L’horizon fixé désormais est d’atteindre la barre des 550 milliards DH pour le seul secteur privé. Ce chiffre permettra d’inverser la structure de l’investissement au Maroc dont les deux tiers doivent être portés par le secteur privé, le tiers restant étant d’origine publique. A la moitié du chemin, le gouvernement semble être quasiment en ligne en termes de rythme et d’évolution.
Mais dans les années qui viennent, les investissements publics, notamment dans les infrastructures, vont inévitablement augmenter au vu de certaines échéances qui attendent le Maroc, comme l’organisation de la Coupe du monde 2030, ou encore pour accompagner les grands chantiers de transformation de l’économie.
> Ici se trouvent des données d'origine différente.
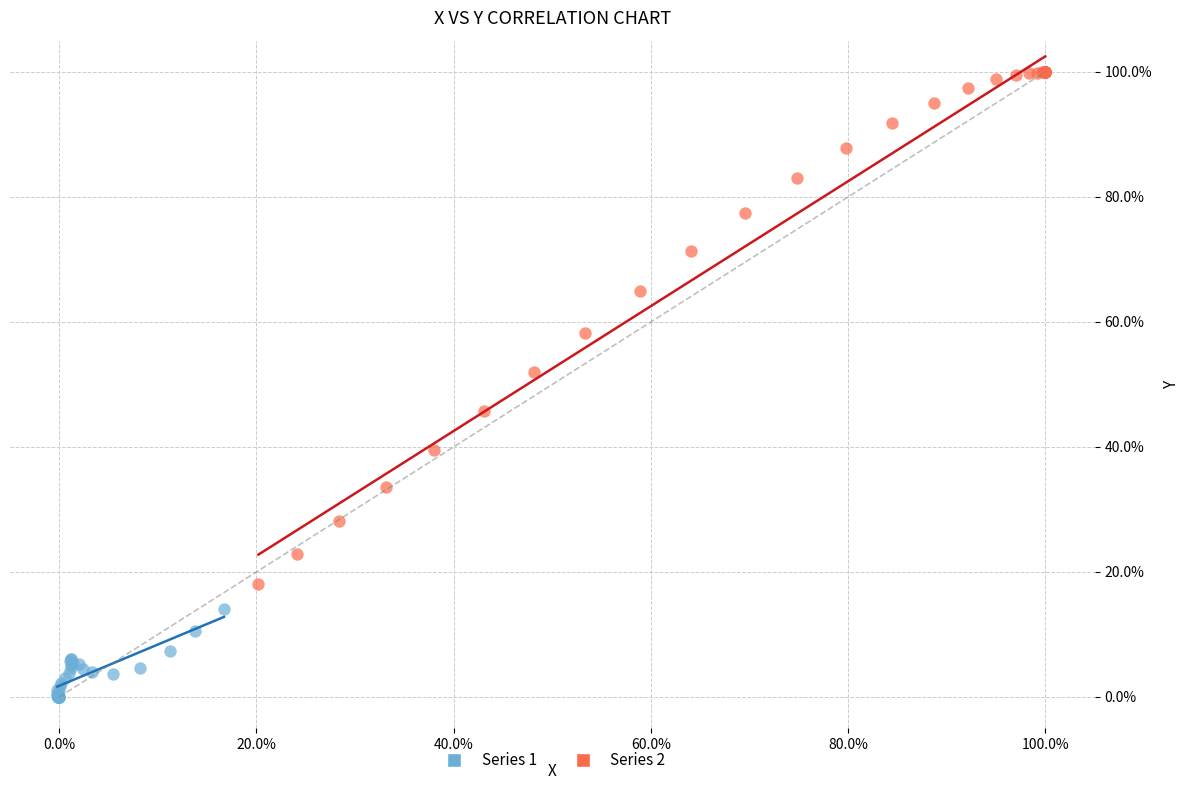

Which series contains the lowest Y value?

Series 1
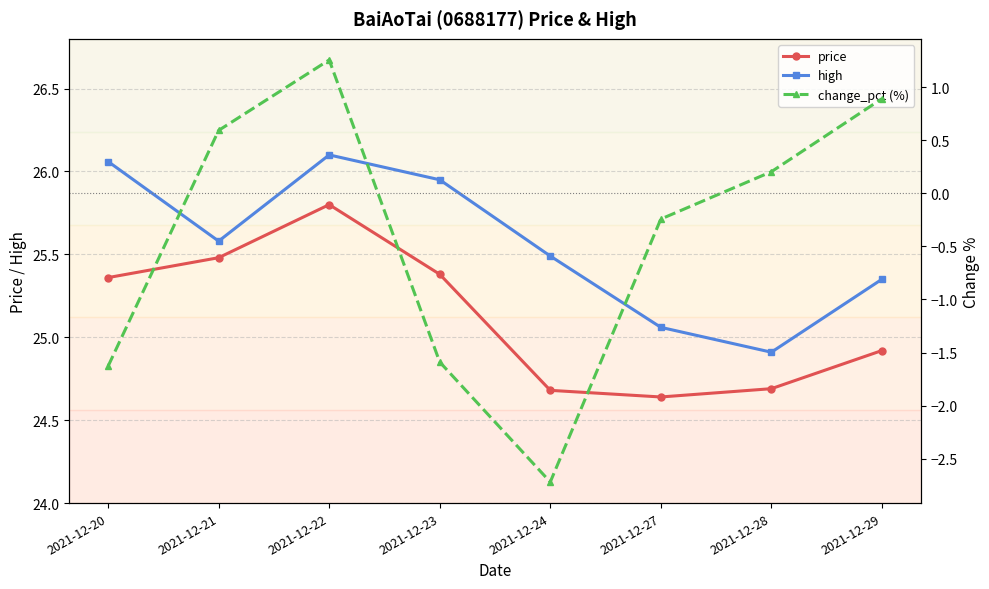

Reading left to right, extract all data points from this chart.

price: 25.4	25.5	25.8	25.4	24.7	24.6	24.7	24.9
high: 26.1	25.6	26.1	25.9	25.5	25.1	24.9	25.4
change_pct (%): -1.6	0.6	1.3	-1.6	-2.7	-0.2	0.2	0.9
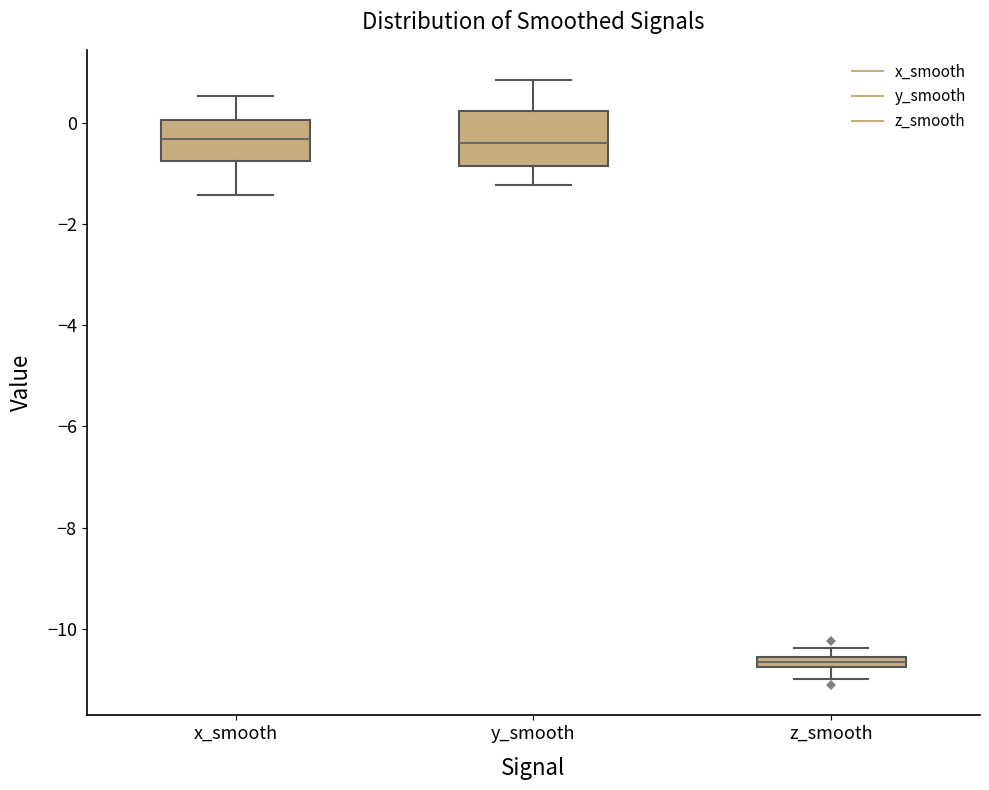

Which box's median line is the lowest?

z_smooth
Cela impliquera mécaniquement une révision à la hausse de l’effort demandé au secteur privé. La nouvelle Charte de l’investissement sera un catalyseur.
Mais il faudra aussi et surtout que les opérateurs privés nationaux fassent preuve de plus d’ingéniosité, d’audace et de créativité pour aller dans de nouvelles voies, investir des filières porteuses de potentiels mais inexplorées, lorgner et conquérir de nouveaux marchés. Cela suppose qu’ils sortent de leurs traditionnelles zones de confort.